Speaking from Colossians 1:15…

[Christ] is the image of the invisible God, the firstborn of all creation; for in him all things in heaven and on earth were created. (Colossians 1:15)

This is what is so awesome about understanding the Trinity. It invites us into the cosmic mystery of God… the cosmic mystery of relationship that you and I are blessed to alive in. Can you even imagine, that we are part of this “holy mystery that is wholly God”? (A Song of Faith, United Church of Canada)

Relationship

I call the Trinity beautiful because it holds relationship as its basis. The Christian God is a God of relationship. The relationship between God, the formless, and Christ, the formed, and the Spirit, the forming. Working co-equally. Unified each in love, and unified in the outpouring of that Love to all of creation. Modelled for us in our lives. Pretty amazing stuff.

Guided Meditaiton

When I read the Psalm for today, I thought how wonderfully it connects to this Trinitarian relationship of God, how reading it slowly gave me goosebumps and a glimpse of that cosmic creative unity: that is at once formless, formed and forming.

I thought, what if we paused this sermon… to take time out… to be with God’s transcendent power and truth… reconnect with how that truth gets lived out in our lives… and to be refreshed with that graitude and that hope that moves us forward.

So, I invite you to sit with me in silence for a few moments, followed by a guided meditation. I invite you to put your feet soft and steady on the ground, relax your legs and your hips and your torso and shoulders and your arms, relax your hands onto your lap, release your jaw and your forehead… remembering that participating is optional. If you prefer to keep your eyes open, that’s okay too…

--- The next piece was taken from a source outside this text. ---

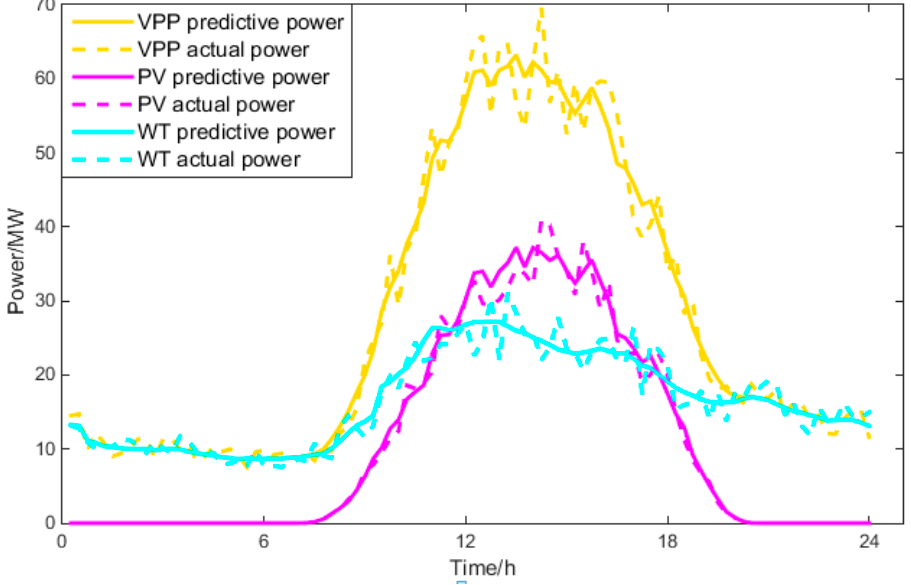
Figure 5. The output curves and probabilities of typical scenarios of all seasons. ( a ) The output of typical scenarios in spring; ( b ) The probabilities of typical scenarios in spring; ( c ) The output of typical scenarios in summer; ( d ) The output of typical scenarios in autumn; ( e ) The output of typical scenarios in autumn; ( f ) The probabilities of typical scenarios in autumn; ( g ) The output of typical scenarios in winter; ( h ) The output of typical scenarios in winter.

We can listen to the music, and just breath. … sink into silence… breathe into the formless, the formed and the forming… Just me, just you, in our own time of quiet and peacefulness here in this sanctuary space. Opening to God’s many ways of being. Nothing else but peace… and settle in to the peace of simply being…

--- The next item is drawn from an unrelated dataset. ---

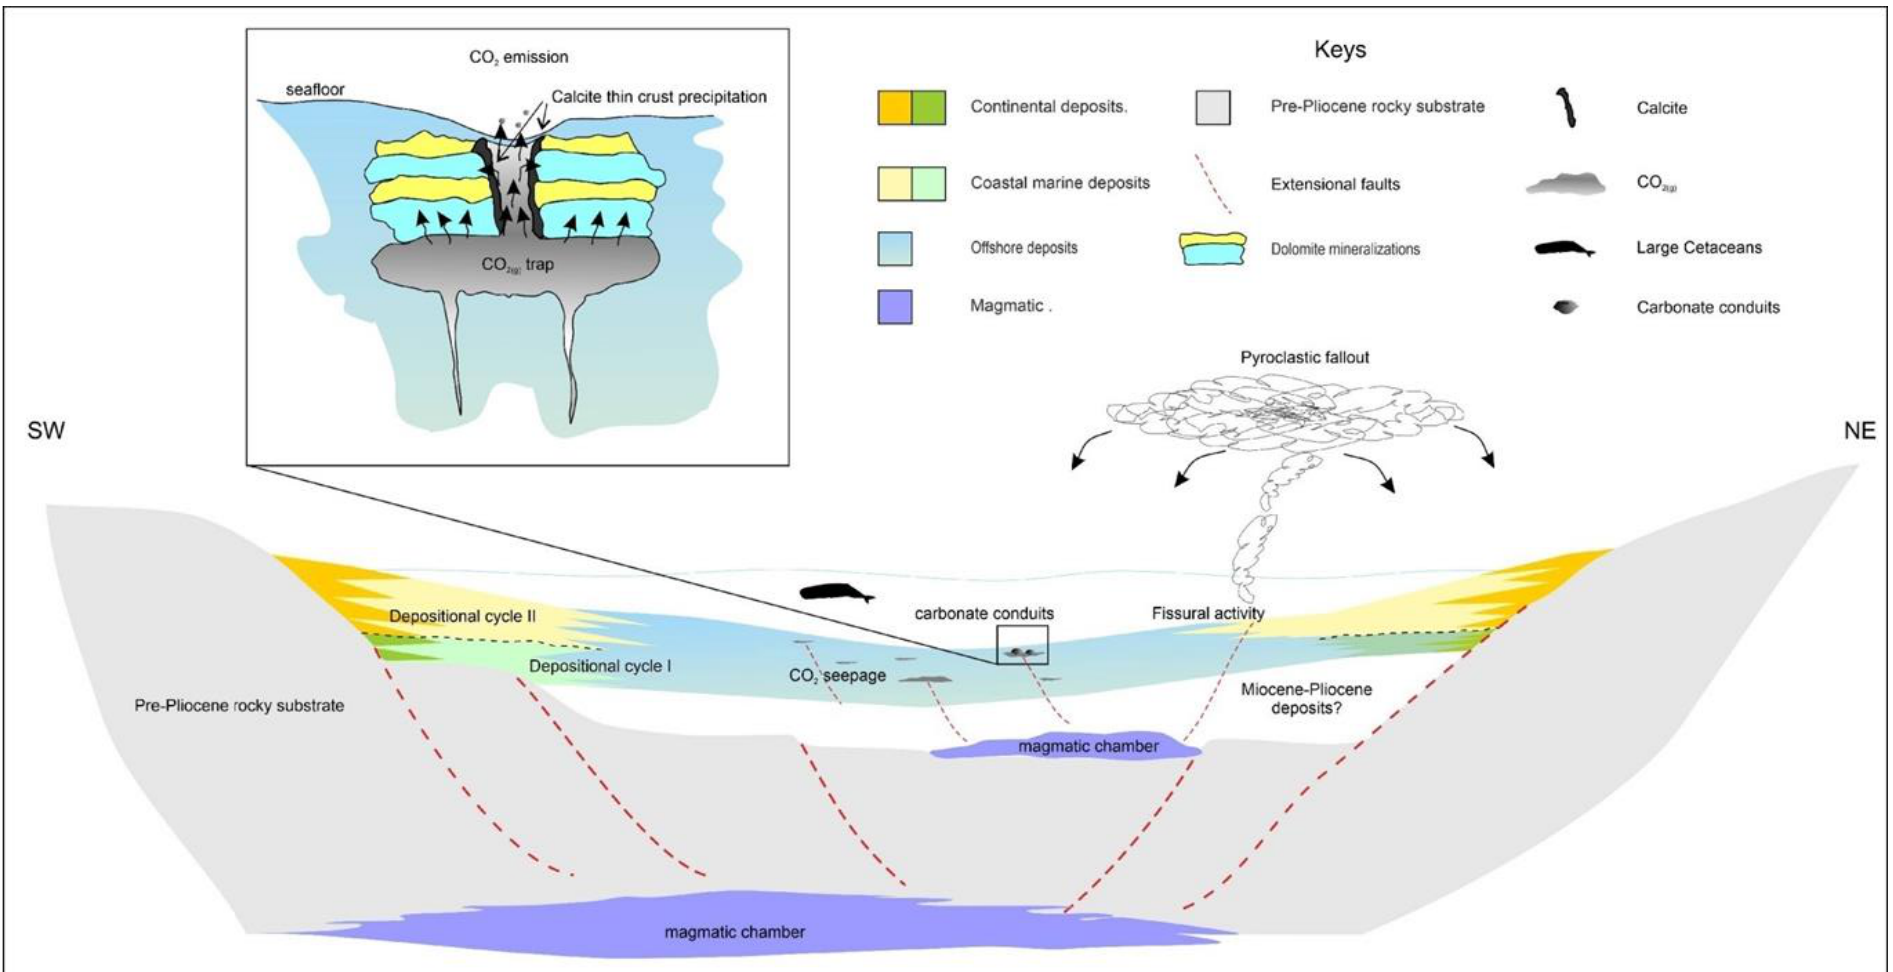
Figure 11. Proposed model for the origin of mineralised structures in relation to tectonic and volcanic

for two minutes of quiet, after which I will read to you our Psalm for today. Let us breathe into two full minutes of peace…

[SILENCE]

You can remain with your eyes closed and simply listen to this from Proverbs, or open your eyes as feels comfortable for you, as I read today’s reading from Proverbs 8:

Proverbs 8

Does not wisdom call,

and does not understanding raise her voice?

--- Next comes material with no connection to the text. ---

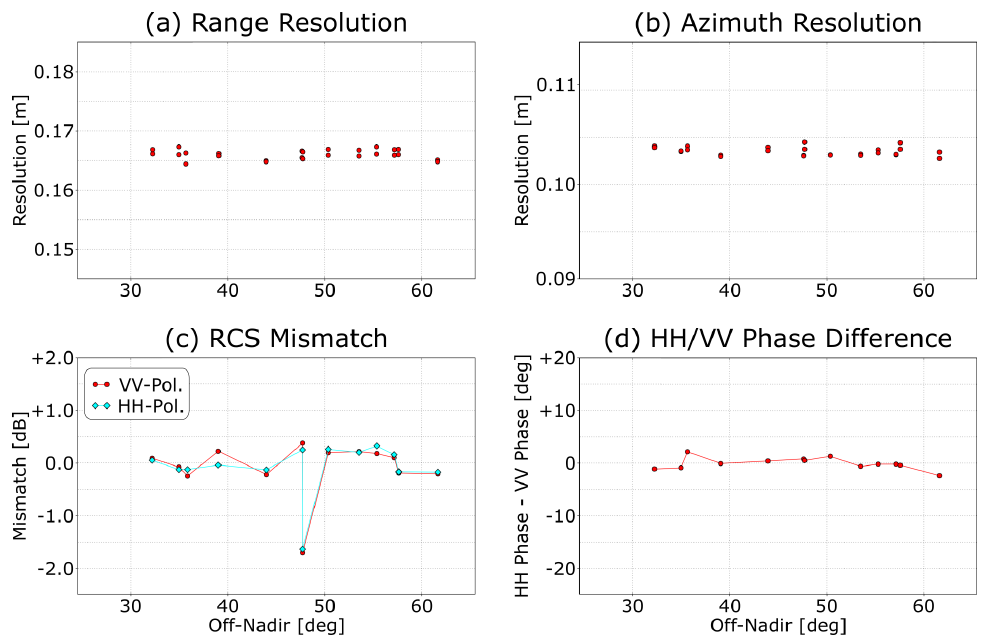
Figure 10. Results of analyzing the response of trihedral reflectors deployed at regular intervals across the imaged swath in focused SAR imagery of the 16DBFTST campaign. Clockwise from the top left: the range ( a ) and azimuth ( b ) resolution achieved; the difference between the expected and the measured target radar cross section ( c ); and HH/VV polarimetric phase imbalance ( d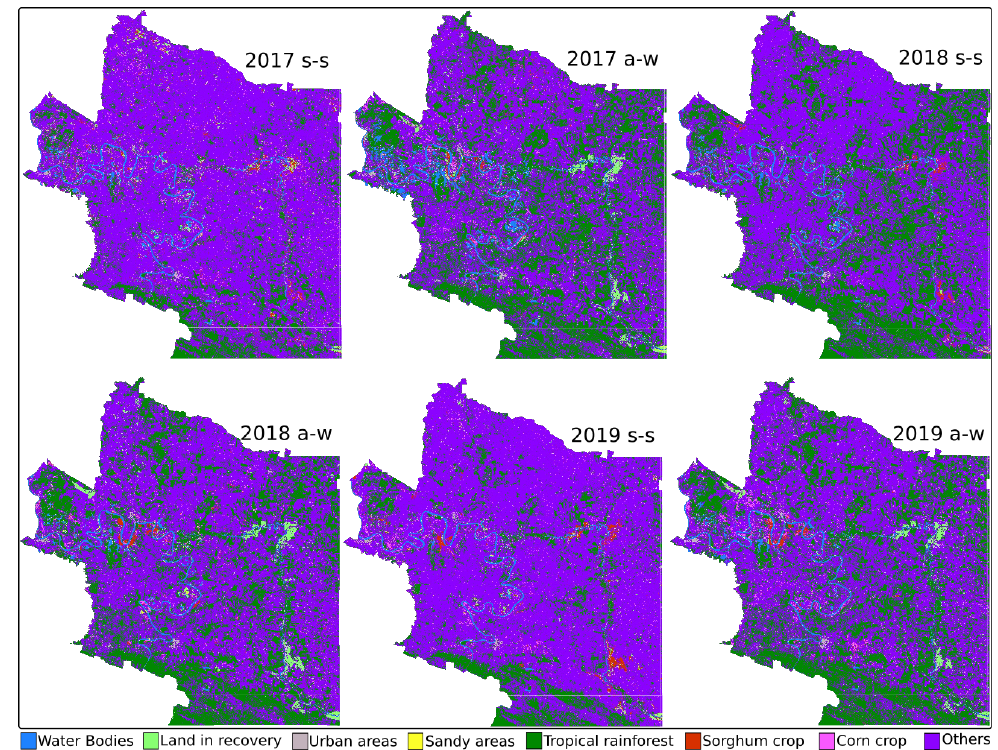
Figure 5. RF-generated maps. Table 8. Land-use coverage classified by RF. Coverage in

On the heights, beside the way,

at the crossroads she takes her stand;

beside the gates in front of the town,

at the entrance of the portals she cries out:

“To you, O people, I call,

and my cry is to all that live.

The Lord created me at the beginning of his work,

the first of his acts of long ago.

Ages ago I was set up,

at the first, before the beginning of the earth.

When there were no depths I was brought forth,

when there were no springs abounding with water.

Before the mountains had been shaped,

before the hills, I was brought forth—

when God had not yet made earth and fields,

or the world’s first bits of soil.

When God established the heavens, I was there,

when she drew a circle on the face of the deep,

when he made firm the skies above,

when she established the fountains of the deep,

when he assigned to the sea its limit,

so that the waters might not transgress his command,

when God marked out the foundations of the earth,

then I was beside you, O God, like a master worker;

and I was daily God delight,

rejoicing before God always,

rejoicing in God’s inhabited world

and delighting in the human race.

[Music]

Here ends the sermon. As we take few moments to come back into the space, and open our eyes to the Mystery of Life and Love all around us, during our Musical Meditation. Thank you Parker…. [Music]

* * *

This sermon was prepared for Wesley United Church, Montreal.